***** READING PASSAGE *****

So is democracy. Two centuries ago only a handful of the world’s countries were democratic. Now, two thirds are, and as a result discrimination against minorities, women and gays is steadily declining. The world is about 100 times wealthier than it was two centuries ago, and Pinker produces graphs to show that prosperity is becoming more evenly spread across most developing, as well as developed, countries.
He does not ignore the downside: 10% of the world’s population still lives in extreme poverty, and humanity faces two colossal challenges, climate change and the possibility of nuclear war, that could lead to its extinction. Nevertheless he remains hopeful, and believes that we must put our trust in reason and science.
These, together with the abandonment of religion and other kinds of superstition, were, as he sees it, the guiding principles behind the 18th-century Enlightenment, which first set us on the path to improvement. Science powered the industrial revolution, which allowed humanity to escape from poverty, and in the 20th century it produced the green revolution that fed the world using high-yield crop varieties and chemical fertilisers.
He believes that the spectre of a population explosion has now vanished. Global population increase will “probably” fall to zero by 2070, partly because better-educated women have fewer children, and science will go on inventing ways of upping food production. He concedes that climate change may cause a worldwide water shortage, but trusts that science will come up with carbon-free energy sources (hypothetical nuclear reactors that consume their own waste, for example), which will allow us to desalinate the oceans.

***** RECORDS SUPPLIED *****

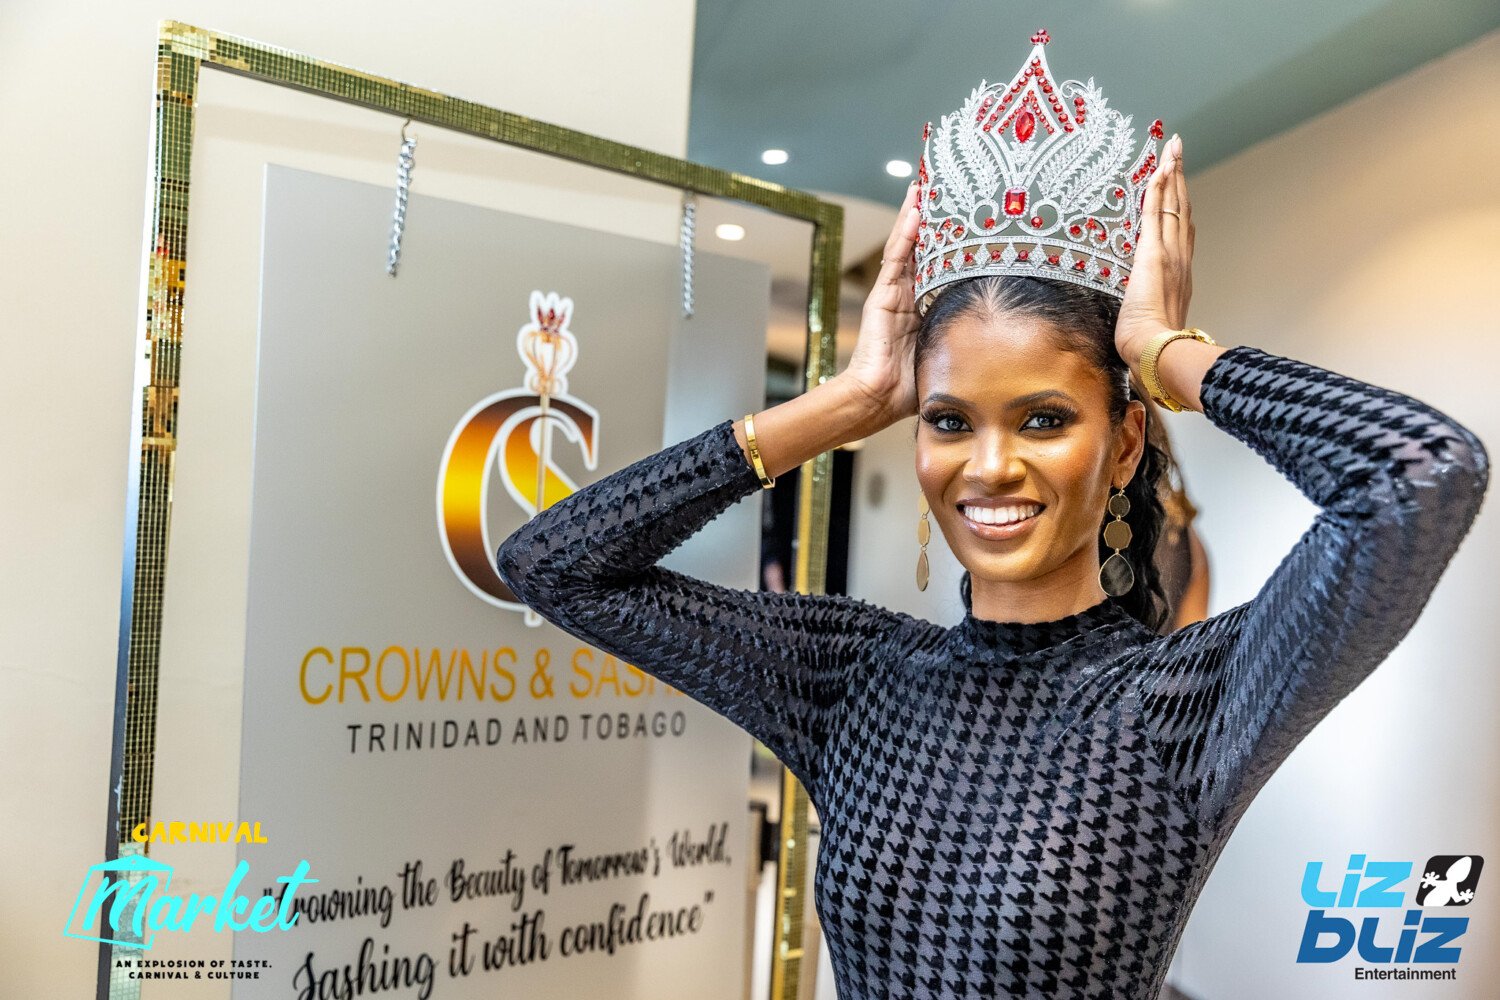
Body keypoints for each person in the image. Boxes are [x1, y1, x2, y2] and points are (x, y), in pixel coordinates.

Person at [496, 32, 1488, 999]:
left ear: (1125, 445)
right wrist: (845, 402)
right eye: (949, 421)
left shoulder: (1183, 702)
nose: (990, 466)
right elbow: (553, 563)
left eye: (1044, 419)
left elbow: (1418, 471)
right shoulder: (850, 678)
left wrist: (1162, 349)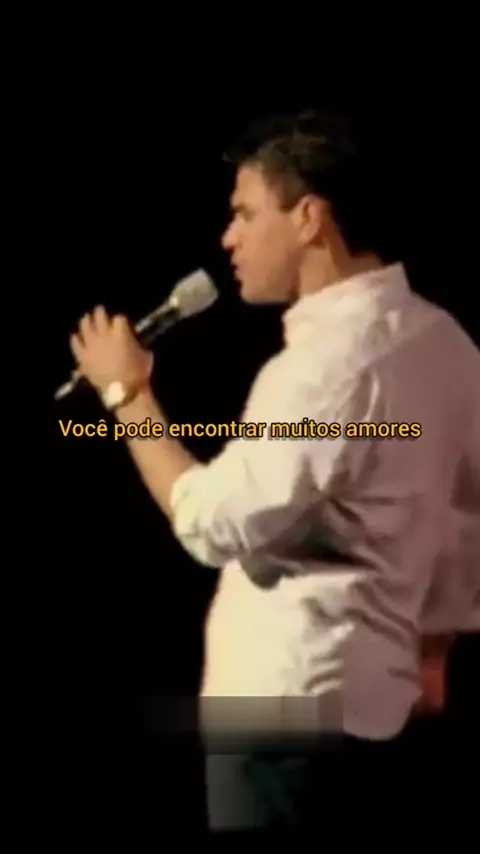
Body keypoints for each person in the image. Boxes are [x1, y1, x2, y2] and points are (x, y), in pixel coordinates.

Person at [70, 111, 480, 841]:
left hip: (285, 724)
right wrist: (434, 648)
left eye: (245, 213)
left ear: (309, 218)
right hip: (378, 715)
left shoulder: (325, 368)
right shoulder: (446, 342)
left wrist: (126, 394)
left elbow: (210, 522)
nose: (228, 238)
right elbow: (462, 516)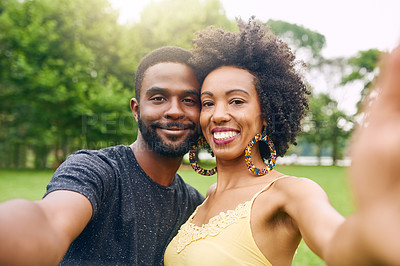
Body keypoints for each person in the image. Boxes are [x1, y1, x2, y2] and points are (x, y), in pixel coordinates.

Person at [0, 46, 204, 265]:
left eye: (189, 100)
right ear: (136, 110)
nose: (174, 110)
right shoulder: (96, 171)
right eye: (158, 98)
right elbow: (50, 221)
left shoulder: (194, 204)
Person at [164, 18, 345, 265]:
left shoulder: (289, 192)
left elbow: (339, 242)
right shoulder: (209, 196)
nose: (218, 115)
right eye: (208, 103)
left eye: (236, 101)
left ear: (267, 115)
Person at [325, 44, 400, 265]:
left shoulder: (293, 190)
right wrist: (379, 220)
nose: (219, 114)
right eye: (213, 102)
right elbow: (337, 252)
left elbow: (329, 243)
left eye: (237, 101)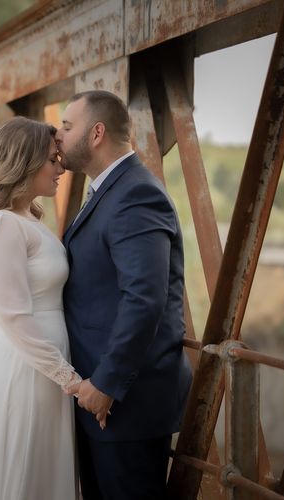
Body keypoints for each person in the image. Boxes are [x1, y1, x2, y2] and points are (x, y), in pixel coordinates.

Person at [58, 90, 193, 499]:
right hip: (99, 400)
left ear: (96, 133)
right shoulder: (108, 189)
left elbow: (144, 298)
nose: (58, 137)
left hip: (122, 403)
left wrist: (106, 384)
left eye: (67, 127)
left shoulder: (135, 194)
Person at [0, 116, 82, 500]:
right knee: (21, 464)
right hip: (28, 365)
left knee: (37, 466)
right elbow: (12, 315)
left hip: (44, 365)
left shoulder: (28, 219)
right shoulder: (4, 224)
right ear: (24, 161)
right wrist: (69, 378)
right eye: (52, 160)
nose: (61, 168)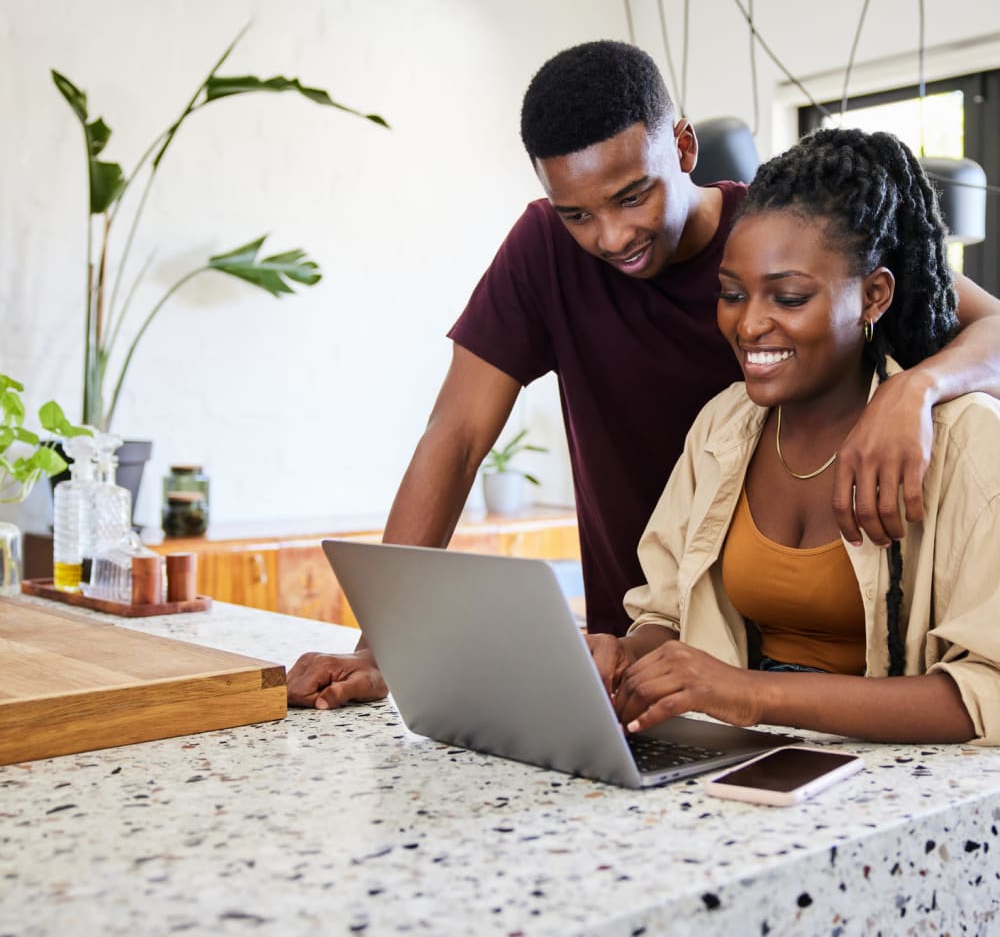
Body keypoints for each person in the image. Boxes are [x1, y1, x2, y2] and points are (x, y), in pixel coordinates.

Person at [287, 41, 1000, 710]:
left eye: (633, 197)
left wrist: (915, 389)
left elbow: (979, 318)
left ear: (683, 146)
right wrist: (383, 643)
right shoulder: (545, 251)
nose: (610, 236)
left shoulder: (783, 233)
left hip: (800, 672)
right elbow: (458, 433)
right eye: (577, 214)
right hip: (644, 636)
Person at [593, 127, 1000, 744]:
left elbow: (988, 691)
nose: (749, 324)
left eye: (788, 297)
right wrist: (627, 656)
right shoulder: (723, 426)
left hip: (893, 781)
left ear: (873, 296)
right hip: (744, 756)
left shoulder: (965, 440)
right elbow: (667, 613)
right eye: (731, 294)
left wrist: (753, 695)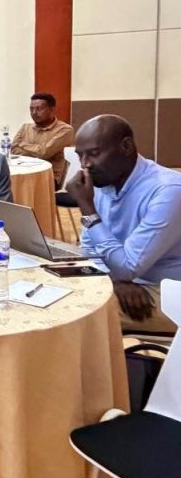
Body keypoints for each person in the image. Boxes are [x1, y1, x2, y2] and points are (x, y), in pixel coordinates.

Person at [66, 115, 180, 334]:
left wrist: (87, 209)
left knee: (80, 310)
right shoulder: (103, 182)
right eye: (80, 156)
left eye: (94, 153)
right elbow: (89, 250)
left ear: (126, 147)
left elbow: (127, 267)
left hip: (170, 293)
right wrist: (111, 281)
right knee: (56, 292)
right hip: (127, 282)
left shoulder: (168, 191)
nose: (85, 164)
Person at [13, 93, 75, 188]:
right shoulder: (25, 127)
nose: (34, 112)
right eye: (31, 109)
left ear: (52, 109)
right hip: (23, 173)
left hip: (48, 177)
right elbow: (14, 149)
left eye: (39, 109)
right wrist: (37, 151)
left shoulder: (65, 130)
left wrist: (22, 144)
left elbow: (44, 152)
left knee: (20, 187)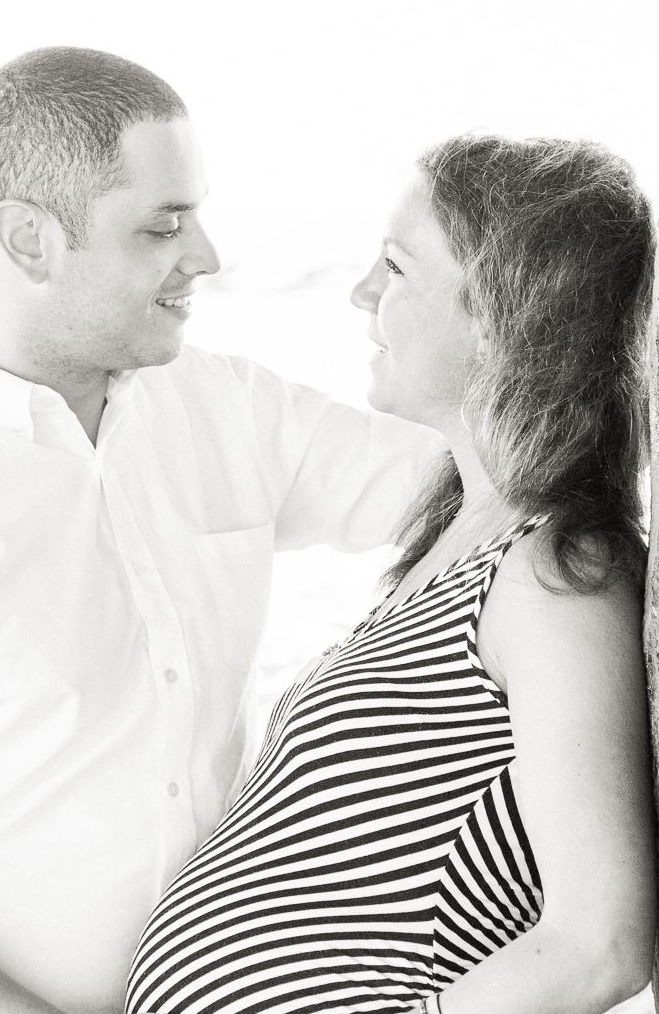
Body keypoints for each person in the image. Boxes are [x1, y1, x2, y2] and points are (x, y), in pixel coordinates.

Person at [0, 47, 441, 1014]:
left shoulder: (229, 409)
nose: (207, 256)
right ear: (30, 240)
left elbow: (466, 491)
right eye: (163, 226)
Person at [125, 134, 656, 1014]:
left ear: (503, 314)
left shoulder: (560, 575)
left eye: (396, 269)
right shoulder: (462, 539)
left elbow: (598, 944)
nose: (362, 293)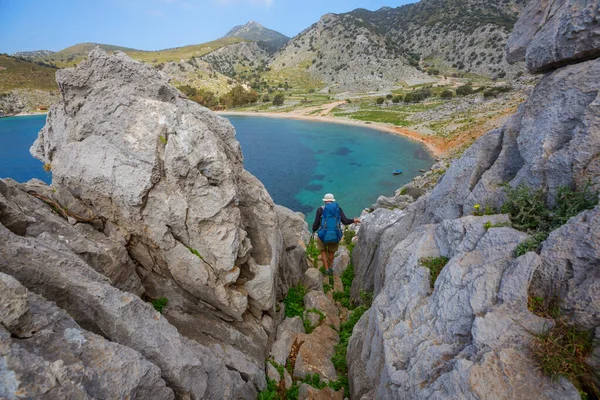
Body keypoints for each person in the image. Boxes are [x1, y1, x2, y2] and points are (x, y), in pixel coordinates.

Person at [312, 193, 360, 274]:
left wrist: (313, 230)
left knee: (323, 251)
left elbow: (316, 224)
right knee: (331, 252)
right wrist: (353, 220)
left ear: (325, 201)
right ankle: (331, 267)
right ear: (333, 201)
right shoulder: (338, 209)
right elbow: (345, 221)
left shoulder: (320, 209)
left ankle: (326, 269)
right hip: (335, 235)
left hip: (323, 235)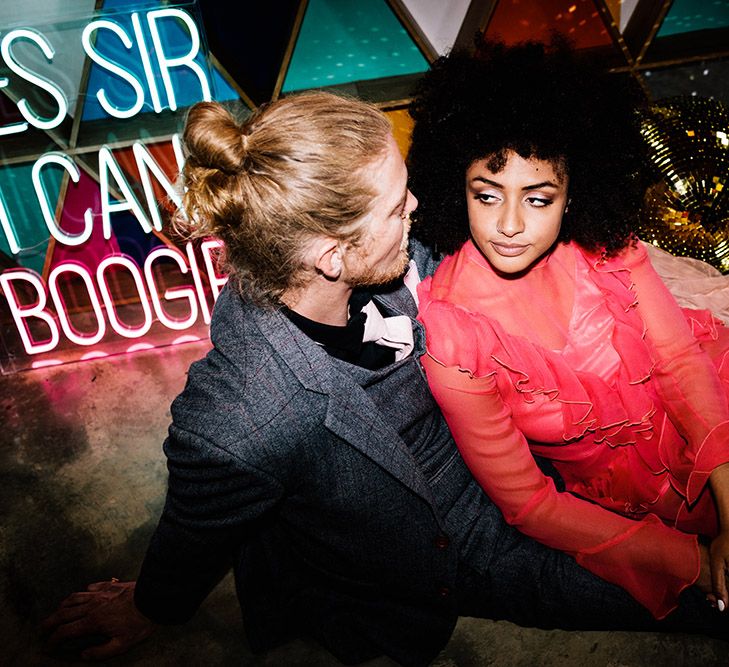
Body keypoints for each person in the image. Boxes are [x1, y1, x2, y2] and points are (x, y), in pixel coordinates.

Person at [43, 91, 726, 667]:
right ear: (332, 254)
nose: (418, 209)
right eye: (398, 205)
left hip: (527, 447)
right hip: (460, 537)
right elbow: (197, 529)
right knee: (695, 591)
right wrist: (150, 605)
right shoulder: (239, 421)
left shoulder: (392, 259)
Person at [409, 38, 729, 624]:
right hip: (642, 512)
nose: (508, 225)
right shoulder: (454, 336)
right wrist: (694, 561)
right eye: (487, 195)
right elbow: (529, 503)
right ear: (457, 188)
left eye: (537, 198)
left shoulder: (604, 248)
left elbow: (682, 363)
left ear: (572, 194)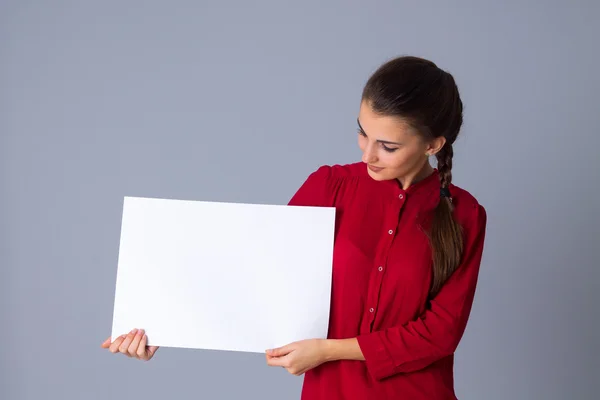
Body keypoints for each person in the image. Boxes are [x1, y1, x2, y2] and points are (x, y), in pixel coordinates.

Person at [102, 55, 487, 399]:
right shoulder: (329, 187)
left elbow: (440, 334)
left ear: (433, 145)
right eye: (362, 132)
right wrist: (163, 327)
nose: (366, 153)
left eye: (387, 146)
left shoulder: (464, 214)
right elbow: (253, 279)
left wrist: (329, 350)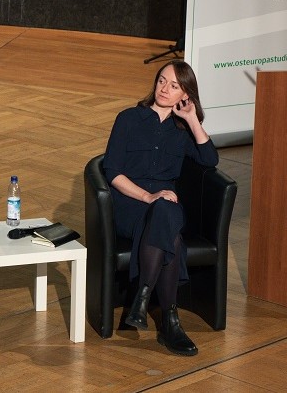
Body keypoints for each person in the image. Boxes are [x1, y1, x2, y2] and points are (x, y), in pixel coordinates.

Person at [102, 59, 219, 356]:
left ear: (186, 95)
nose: (165, 88)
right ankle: (170, 322)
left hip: (165, 206)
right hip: (131, 204)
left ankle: (142, 299)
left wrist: (193, 120)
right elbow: (113, 171)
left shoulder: (182, 130)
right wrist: (147, 196)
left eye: (175, 86)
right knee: (170, 227)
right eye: (162, 81)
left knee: (166, 209)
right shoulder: (128, 118)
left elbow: (210, 159)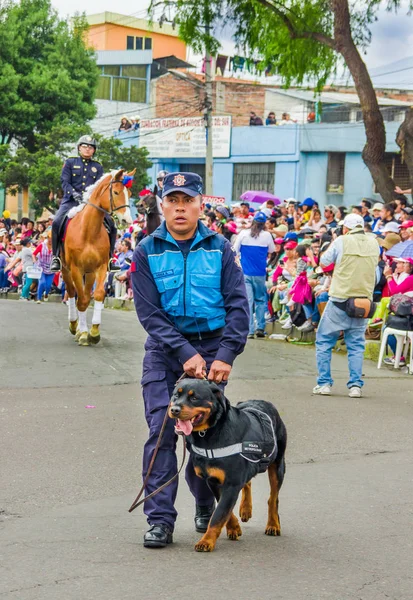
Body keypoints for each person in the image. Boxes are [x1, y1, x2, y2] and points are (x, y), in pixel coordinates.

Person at [131, 172, 249, 548]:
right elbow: (149, 313)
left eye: (188, 201)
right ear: (161, 205)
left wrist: (226, 354)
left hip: (213, 349)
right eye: (173, 201)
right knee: (162, 433)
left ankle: (205, 504)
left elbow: (238, 306)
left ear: (202, 205)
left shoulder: (221, 248)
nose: (180, 208)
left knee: (204, 434)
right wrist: (185, 352)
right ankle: (160, 520)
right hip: (165, 353)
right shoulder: (146, 250)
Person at [313, 214, 380, 398]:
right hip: (363, 301)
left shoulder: (341, 240)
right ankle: (355, 386)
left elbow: (324, 262)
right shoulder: (374, 243)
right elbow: (377, 274)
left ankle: (324, 383)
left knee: (324, 340)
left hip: (340, 299)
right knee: (357, 345)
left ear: (345, 228)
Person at [50, 136, 117, 273]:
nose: (87, 149)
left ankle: (110, 258)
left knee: (112, 225)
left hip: (91, 203)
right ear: (79, 148)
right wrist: (73, 193)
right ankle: (56, 257)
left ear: (94, 151)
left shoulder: (97, 166)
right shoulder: (70, 162)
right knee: (57, 222)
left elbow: (99, 186)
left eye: (90, 147)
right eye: (85, 146)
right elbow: (65, 181)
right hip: (71, 200)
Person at [233, 211, 275, 339]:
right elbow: (272, 250)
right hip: (260, 273)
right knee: (261, 300)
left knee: (248, 301)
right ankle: (260, 327)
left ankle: (250, 330)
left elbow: (234, 250)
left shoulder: (244, 234)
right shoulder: (267, 235)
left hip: (245, 272)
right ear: (263, 224)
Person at [33, 231, 54, 303]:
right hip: (41, 267)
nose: (50, 240)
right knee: (42, 282)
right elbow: (34, 254)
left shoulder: (56, 246)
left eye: (52, 238)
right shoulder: (42, 245)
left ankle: (46, 294)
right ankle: (38, 298)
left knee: (48, 285)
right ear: (47, 238)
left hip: (51, 268)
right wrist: (35, 261)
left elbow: (59, 257)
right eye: (49, 238)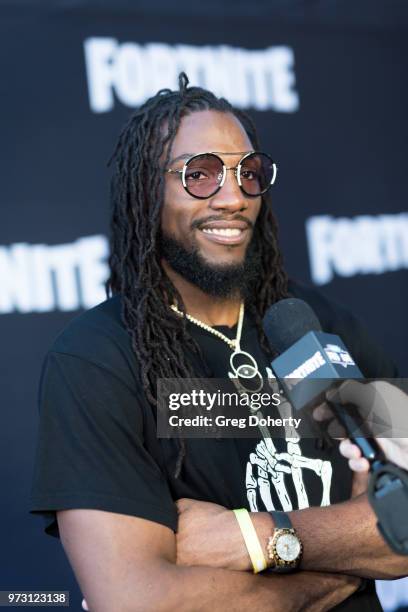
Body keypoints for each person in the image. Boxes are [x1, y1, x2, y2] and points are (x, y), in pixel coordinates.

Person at [30, 73, 407, 612]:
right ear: (146, 191)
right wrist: (342, 568)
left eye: (248, 174)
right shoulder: (94, 361)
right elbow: (139, 601)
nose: (233, 197)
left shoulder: (317, 324)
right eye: (200, 174)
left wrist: (255, 537)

*****

### THINGS TO DO
A - Copy word for word the part of the passage on Pinker's case for human progress starting at "He believes that" and ending at "desalinate the oceans.".
B - Extend the passage on Pinker's case for human progress by writing on from its final sentence.

### TASK-BY-TASK ANSWERS
A -
He believes that the spectre of a population explosion has now vanished. Global population increase will “probably” fall to zero by 2070, partly because better-educated women have fewer children, and science will go on inventing ways of upping food production. He concedes that climate change may cause a worldwide water shortage, but trusts that science will come up with carbon-free energy sources (hypothetical nuclear reactors that consume their own waste, for example), which will allow us to desalinate the oceans.

B -
Meanwhile the Enlightenment perception that trade and commerce are less wasteful forms of international contact than warfare has at last filtered through to the world’s leaders, and Pinker is confident we shall not see any more world wars, though small local conflicts might persist for a time.
With so much to be cheerful about humanity has, in his view, shown scant gratitude for the improvements engineered on its behalf. Americans are particularly disappointing. Less than a third of Americans rate themselves “very happy”, and this proportion has not improved since 1947, though wealth has much increased.
American women have become unhappier, despite the benefits showered on them, and 40,000 Americans kill themselves every year. Pinker takes a stern view of such defeatism. “When it comes to happiness many people are underachievers,” he warns. He blames the media, which give more prominence to bad news than good, and academics, who delight in prophesying doom.
He recognises, of course, that some people find a life of mere material welfare empty, and mourn the deeper sense of purpose that religion gave. But he has no sympathy with these backsliders, and is disappointed that religion survives. Polls show that 59% of the world’s population (including 60% of Americans) still identify themselves as “religious”, with Muslims showing the largest percentage of “strongly religious” people (82%). Since he also estimates that the Muslim percentage of the world’s population will rise from 23.2% in 2010 to 29.7% by 2050, his confidence that religion will die out may be premature.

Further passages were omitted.